The division, which is a partnership between Children’s Hospital Colorado and the Colorado School of Public Health, is one of only two programs in the Americas to receive this designation in maternal and child health.
“This designation means that the center will be more actively engaged in developing transformational maternal and child health interventions and programs which can then be taken to a global scale,” states center director and CU School of Medicine professor of pediatrics and public health Stephen Berman, MD, FAAP.
With the new designation, the center’s maternal and child health division will focus on four major program outcomes in partnership with the WHO and its regional affiliate, the Pan American Health Organization:
• Assist countries in reducing health inequality and excessive morbidity and mortality among mothers, infants, children and adolescents;
• Accelerate vaccine research and implementation;
• Train vulnerable communities and countries in disaster preparedness in ways that will meet the needs of children; and
• Train doctors, nurses, midwives and other birth attendants in the Helping Babies Breathe program to reduce neonatal asphyxia.
Although the WHO designation is new the division’s faculty have a long standing involvement improving health outcomes for mothers and children around the world.
“World-class children’s hospitals extend their efforts to support the health of women and children all over the world. We’re proud that our faculty members have been major architects of several programs developed in partnership with WHO that have and are being implemented world-wide,” states Children’s Colorado President and CEO Jim Shmerling, DHA, FACHE.
The center’s maternal and child health division is co-directed by Eric Simoes, MD, professor of pediatrics, and Susan Niermeyer, MD, MPH, professor of pediatrics. Senior investigators include Edwin J Asturias, MD, assistant professor of pediatrics, and Gretchen Heinrichs, MD, DTMH, assistant professor of obstetrics and gynecology.

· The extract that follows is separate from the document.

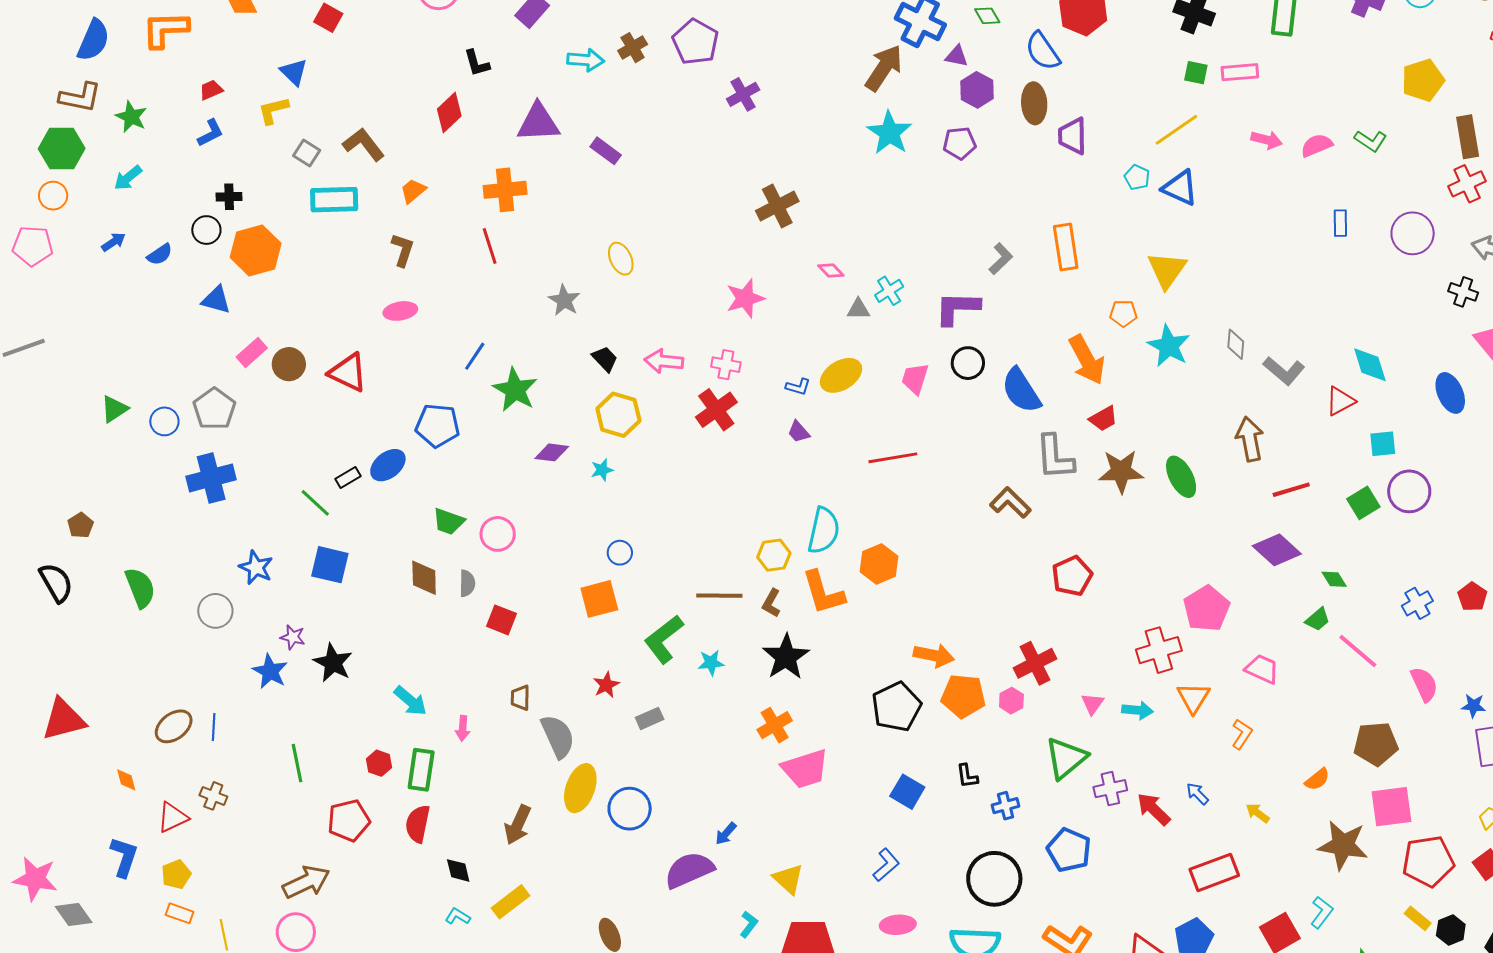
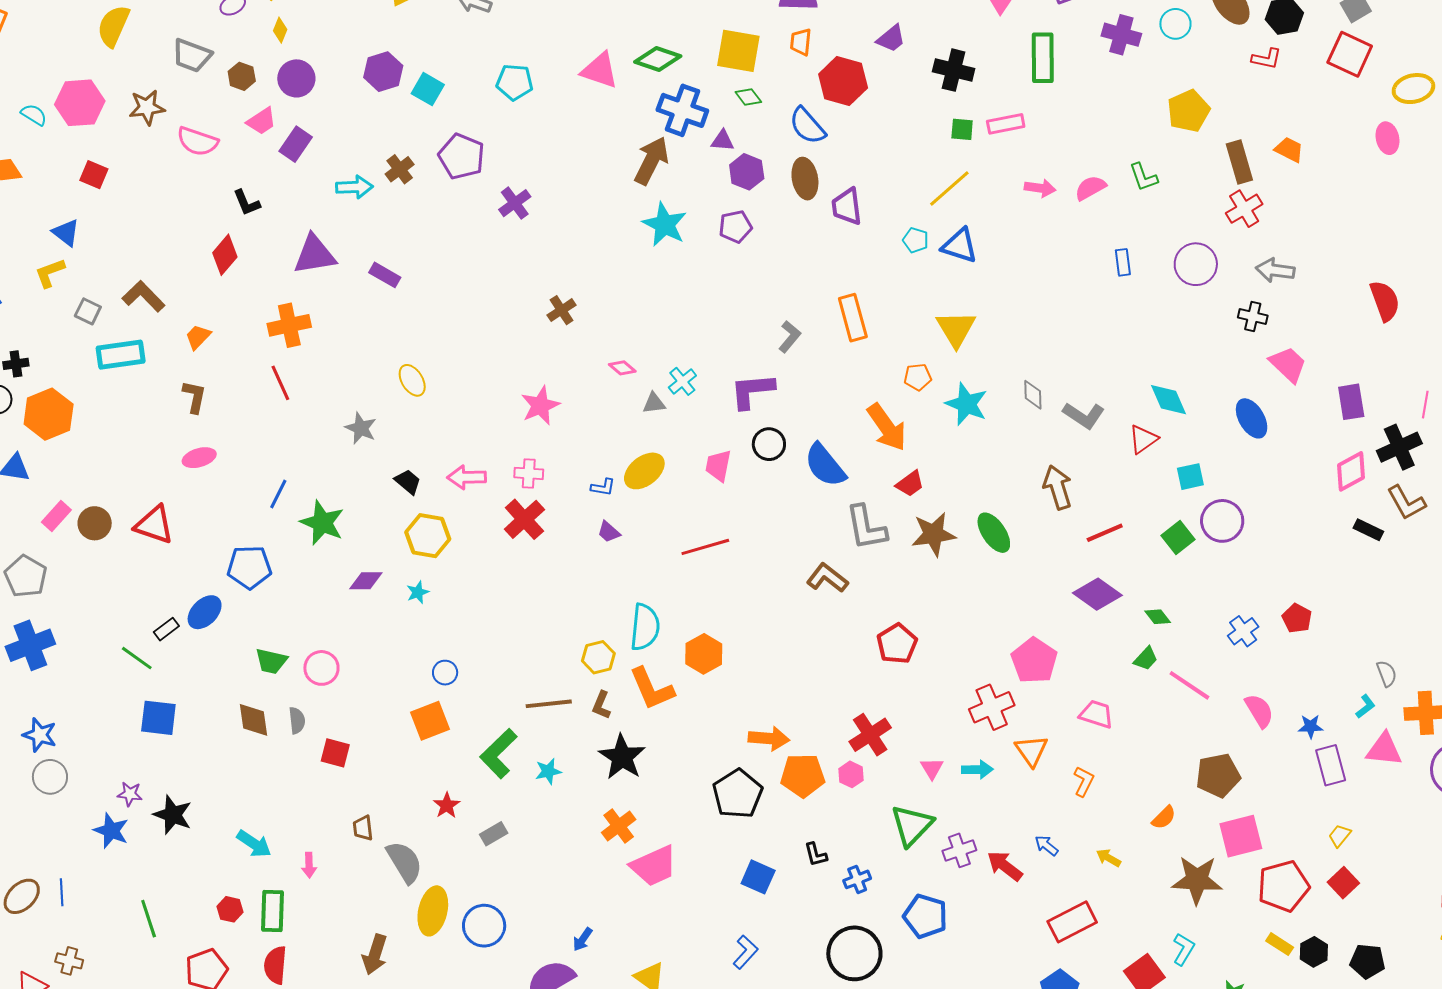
green L-shape: (1371, 141) -> (1143, 177), turned 44
brown cross: (777, 206) -> (562, 310), size x0.7
blue star: (256, 568) -> (40, 735), moved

Maternal and Childhood Health
The United Nations Summit on the Millennium Development Goals identified eight of the most pressing issues and goals facing the global community – among those goals was the initiative for improving the health of women and children.

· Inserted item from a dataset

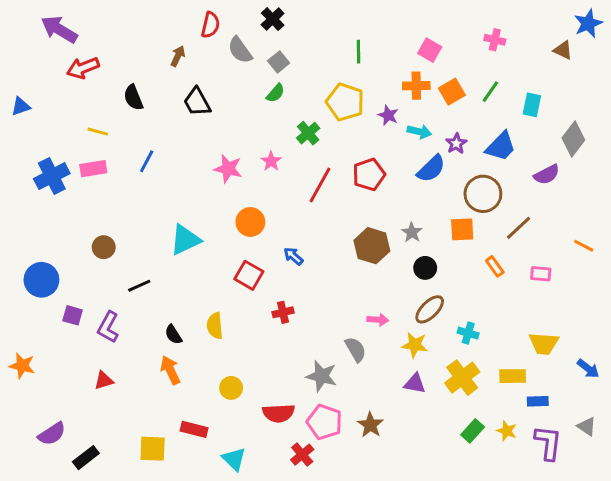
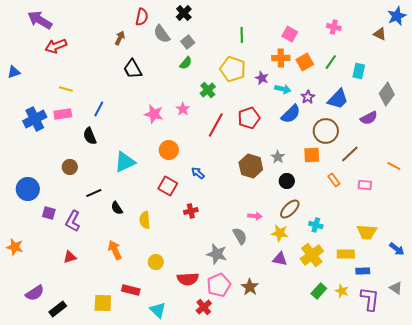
black semicircle: (133, 98) -> (90, 136), moved
black semicircle: (173, 335) -> (117, 208), moved
pink pentagon: (324, 422) -> (219, 285), turned 30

The Center for Global Health is committed to addressing the staggering number of preventive childhood deaths and diseases. In partnership with Children’s Hospital Colorado, the Center is developing a maternal and childhood health initiative.
These will include developing and testing new interventions to reduce maternal, neonatal, and child mortality rates in some of the poorest areas of the world and promote health and wellness through economic development, nutrition programs and child development interventions.